I've just finished preparing my talk for a Royal Botanic Gardens Foundation event to be held on Tuesday night. The title is 'Darwin's Garden' and, you guessed it, it's about Darwin and his garden. Not just his quite famous garden at Down (without an 'e') House in Downe, but also world's flora - once the garden of creation, now the garden of evolution.
I'll talk about Darwin's abiding interest in plants generally, and his particular love of animal-eating plants and orchids. He once said 'I care more about Drosera [an insect-eating plant] than the origin of all the species in the world'. Perhaps a little hyperbole, but Drosera is a fun plant. Most of the 170 species grow in Australia so it's something special for us too.
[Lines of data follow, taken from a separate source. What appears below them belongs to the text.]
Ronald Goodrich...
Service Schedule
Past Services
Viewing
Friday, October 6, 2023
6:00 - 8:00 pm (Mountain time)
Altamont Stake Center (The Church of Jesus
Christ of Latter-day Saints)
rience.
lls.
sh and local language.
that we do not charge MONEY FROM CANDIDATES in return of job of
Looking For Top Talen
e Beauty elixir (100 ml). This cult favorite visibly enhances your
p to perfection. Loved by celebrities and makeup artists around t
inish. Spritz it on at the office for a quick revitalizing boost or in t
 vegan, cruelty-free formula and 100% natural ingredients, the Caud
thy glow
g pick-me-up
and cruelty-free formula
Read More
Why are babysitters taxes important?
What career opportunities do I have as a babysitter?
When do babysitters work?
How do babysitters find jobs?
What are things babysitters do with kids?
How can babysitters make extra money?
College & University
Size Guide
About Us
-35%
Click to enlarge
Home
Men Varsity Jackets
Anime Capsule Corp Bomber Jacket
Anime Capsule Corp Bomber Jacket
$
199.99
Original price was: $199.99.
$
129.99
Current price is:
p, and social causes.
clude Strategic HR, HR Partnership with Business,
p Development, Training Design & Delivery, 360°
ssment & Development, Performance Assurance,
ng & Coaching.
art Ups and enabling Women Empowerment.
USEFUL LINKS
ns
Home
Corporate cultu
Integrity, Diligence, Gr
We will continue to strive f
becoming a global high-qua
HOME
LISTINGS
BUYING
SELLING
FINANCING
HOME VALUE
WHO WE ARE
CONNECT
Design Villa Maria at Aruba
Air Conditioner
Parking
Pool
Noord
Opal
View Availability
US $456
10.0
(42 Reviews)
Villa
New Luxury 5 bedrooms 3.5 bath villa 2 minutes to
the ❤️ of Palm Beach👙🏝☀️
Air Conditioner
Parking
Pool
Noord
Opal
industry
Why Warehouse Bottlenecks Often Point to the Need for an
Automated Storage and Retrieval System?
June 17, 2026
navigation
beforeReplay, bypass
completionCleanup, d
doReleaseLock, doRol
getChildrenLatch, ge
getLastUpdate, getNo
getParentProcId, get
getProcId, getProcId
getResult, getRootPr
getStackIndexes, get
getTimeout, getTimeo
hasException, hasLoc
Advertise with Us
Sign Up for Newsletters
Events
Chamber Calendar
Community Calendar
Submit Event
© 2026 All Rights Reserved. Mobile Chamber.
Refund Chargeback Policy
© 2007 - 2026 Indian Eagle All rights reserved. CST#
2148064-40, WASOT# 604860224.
He also said 'I never was more interested in any subject in my life than this of orchids'. Clearly he'd forgotten all about his sundews. Orchids certainly gave him lots of evidence for evolution and he published a major tome on how orchids and insects help each other, called The various contrivances by which orchids are fertilised by insects.
Those contrivances include trigger mechanism to bash the head of the insect against ready waiting pollen, buckets to trap the insect and direct it past the pollen, and long nectary spurs that require the insects to dip their head deep in the spur to get the sugary reward, thus....past the pollen again. Actually the pollen in orchids is glued together in a big lump called a 'pollinium', which can found glued to various appendages of your recently visiting insect.
I'll also talk about the kind of logic Darwin used in arguing the case of 'natural selection' - giving a couple of plant examples of course. And where's Wallace? Well Darwin and Wallace found a way to work together. Darwin used Wallace's 'term's as his chapter headings. Wallace put out a 'wanted poster' for a moth with a 30 cm long proboscis (straw-like device for sucking up nectar) that Darwin had hypothesised must exist when he saw an orchid from Madagascar (see my blog photograph for me peering into one) with a 30 long nectar spur.
To end, I'll talk about the latest classification of life - that is, where we've taken Darwin's central idea. Of course most of life is small and unseen (as I read recently in the New Scientist , and may have mentioned before, 'to the closest approximation, life is unicellular').
Naturally I'll encourage a walk through our quote smitten, mirror-letters that spell out the word Darwin (just inland of the Children's Fig and to the south of the Twin Ponds).